Mr Suthep arrived at Surat Thani airport on THAI Smile flight WE2255 and was met by a huge crowd of PDRC supporters, local politicians and residents.
The group thronged the airport’s arrival hall. Many gave Mr Suthep flowers and asked to take photos with him.
They praised him for leading the months-long street protests that culminated in a military coup that ousted the Yingluck Shinawatra-led government, which the PDRC called the proxy government of former prime minister Thaksin Shinawatra.
The supporters at the airport gave Mr Suthep the sobriquet of “Hero from the Tapee river basin”.
Tapee is the largest river in the Southern region.
After leaving the airport, Mr Suthep faced another crowd of supporters estimated at about 2,000 waiting for him in front of his home at Ban Don Rak in tambon Nong Sai of Phunphin district.
On Wednesday, reports said visitors were seen entering and leaving the PDRC leader’s house throughout the day.
Mr Suthep’s warm, superstar-like homecoming came after his controversial remarks over the weekend in which he claimed he had been advising the junta chief Gen Prayuth Chan-ocha on how to root out the influence of Thaksin and his allies since 2010.

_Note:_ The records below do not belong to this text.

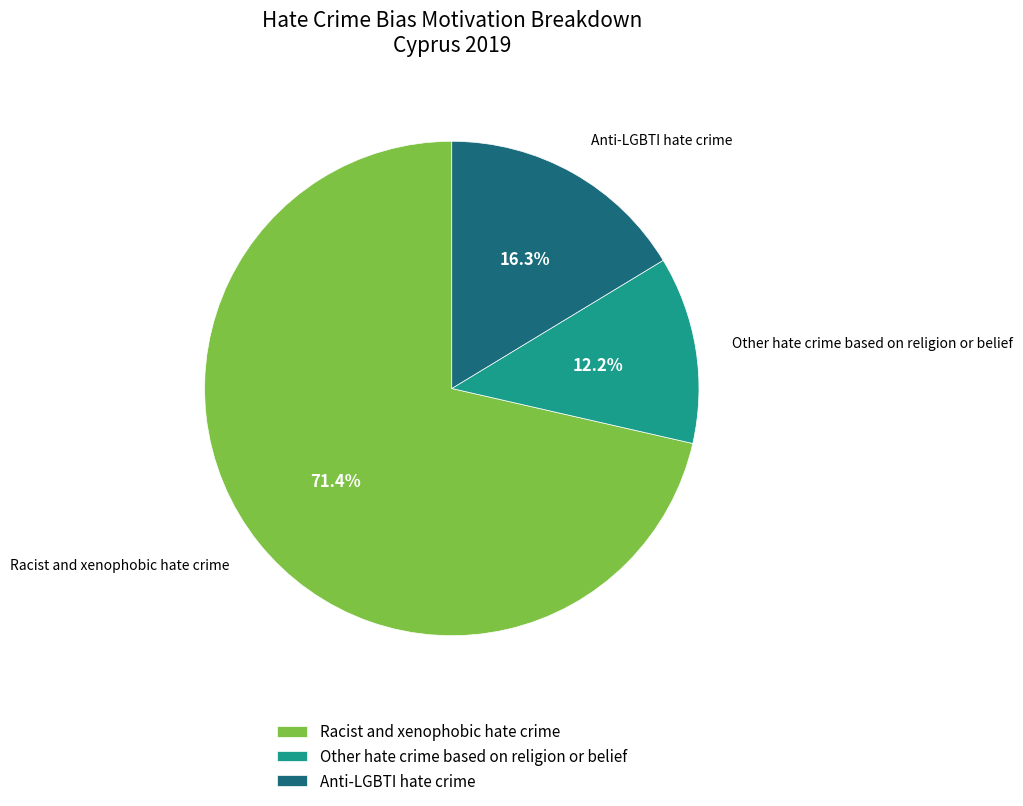

True or false: Racist and xenophobic hate crime accounts for 84% of the total.

False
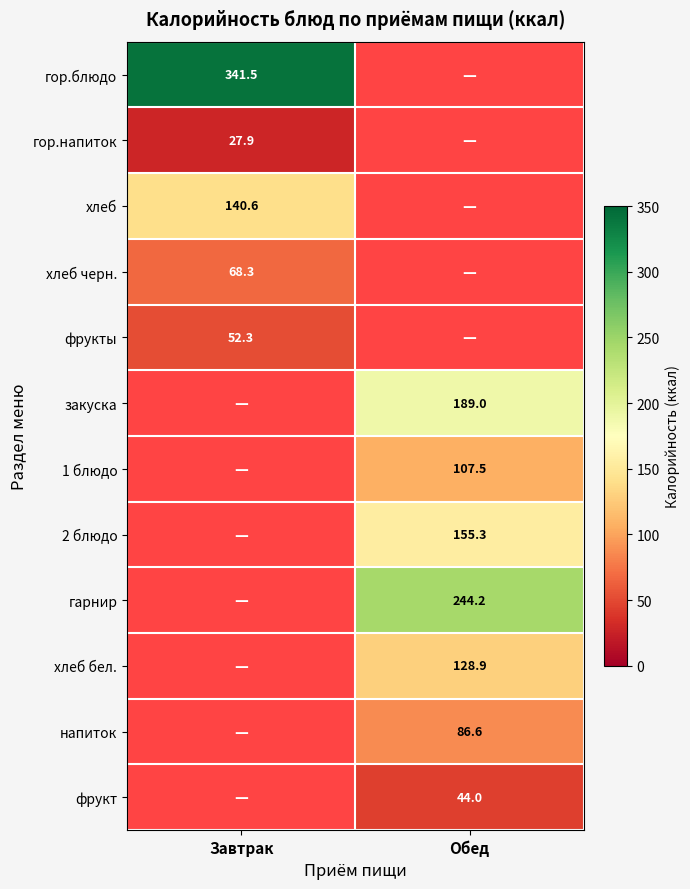

The 1 блюдо series shows 25.1 at Обед. True or false?

False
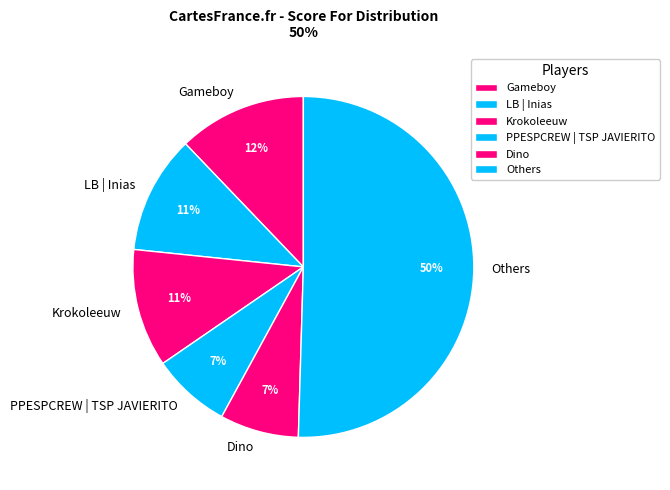

True or false: Dino accounts for 2% of the total.

False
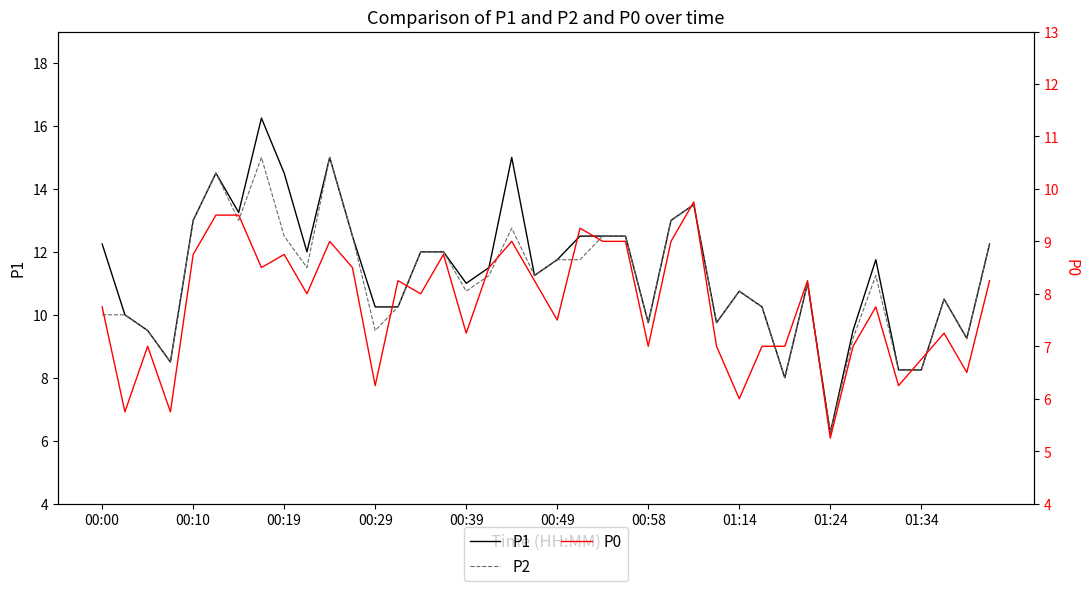

Rank the series by their maximum value, from highest to lowest.

P1, P2, P0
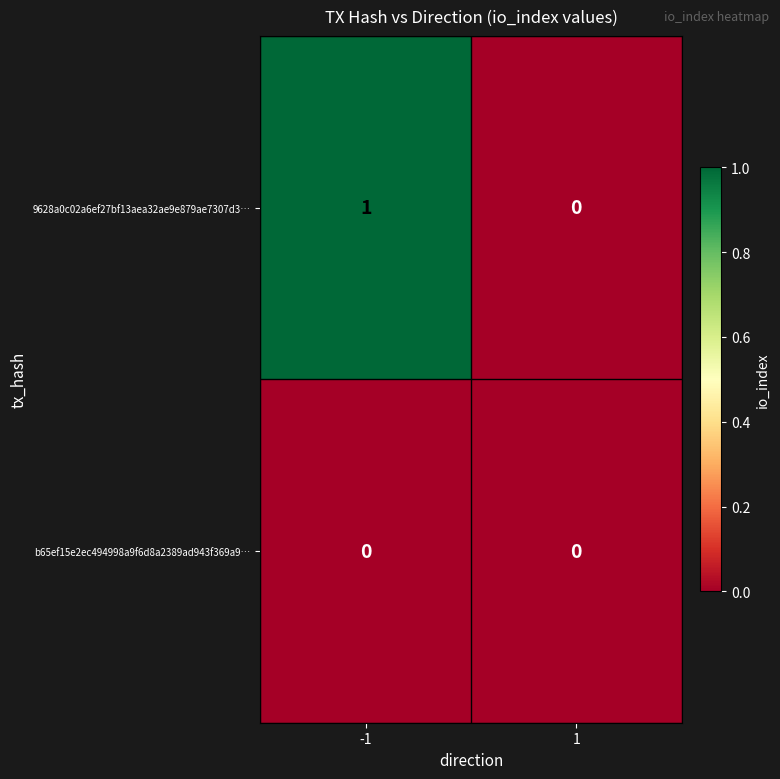

List the series in order of their peak value, highest first.

9628a0c02a6ef27bf13aea32ae9e879ae7307d3…, b65ef15e2ec494998a9f6d8a2389ad943f369a9…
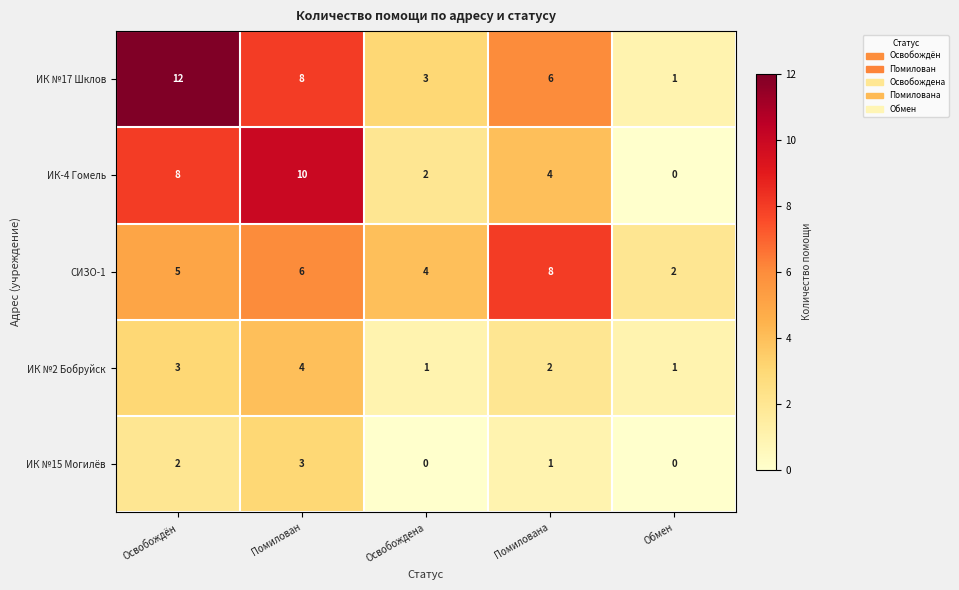

What is the greatest value displayed?

12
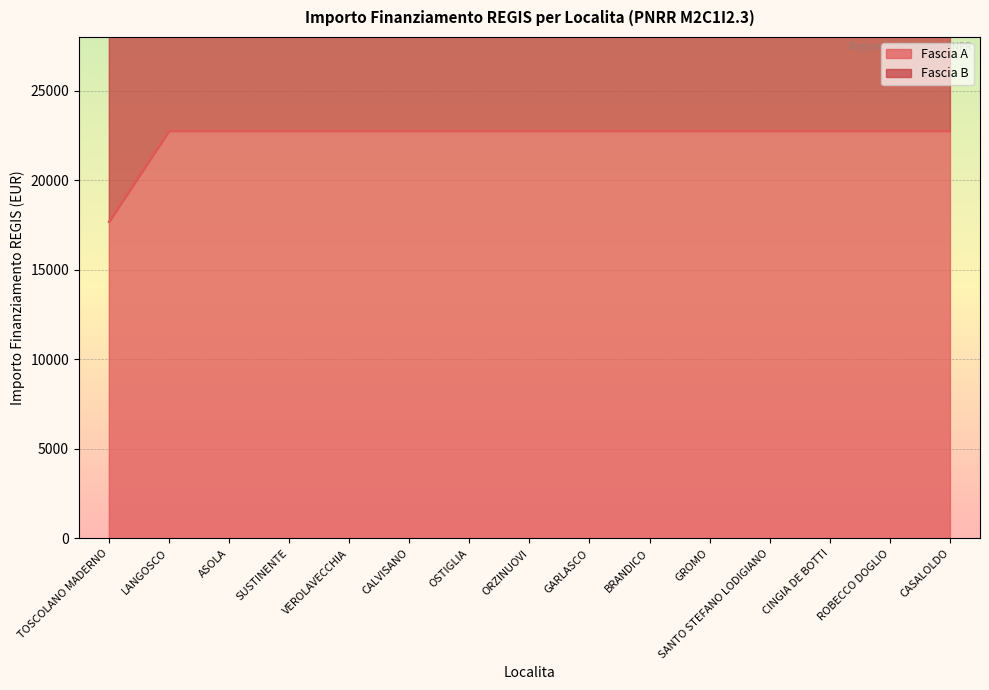

At which label is the value closest to 20212?

TOSCOLANO MADERNO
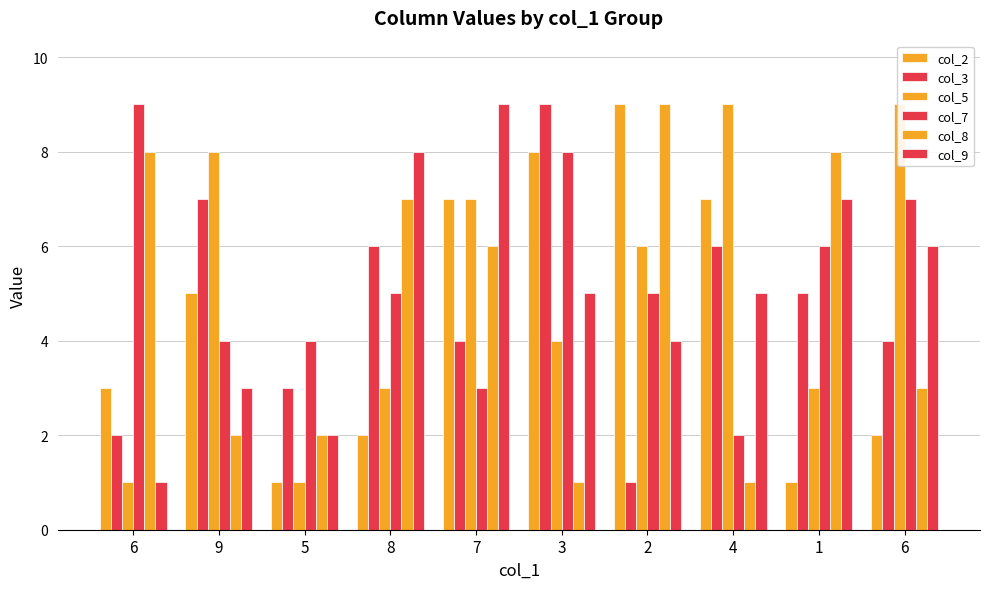

List the labels in order of col_3 value, smallest first.

2, 6, 5, 7, 6, 1, 8, 4, 9, 3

He also said that Gen Prayuth told him it was time for the army to take up where the PDRC left off shortly before martial law was announced. Gen Prayuth strongly denied discussing such issues with Mr Suthep.
The PDRC is known to have strong support from people in the South. During the time that Mr Suthep's movement reached the peak of its popularity, it was claimed an estimated 3.5 million people turned out on Bangkok streets on one particular day, Dec 22, to support the call for the ouster of the then caretaker premier Yingluck.
Mr Suthep, also known as Lung Kamnan, collected 10 million baht from donators when he led a 10-hour protest march from Ratchadamnoen Avenue to Yaowarat and even appeared on the front cover of a glossy fashion magazine, which made recorded sales when the issue hit the newsstands.
Mr Suthep said the PDRC had now set up a foundation to push for national reforms and insisted that he would not return to politics.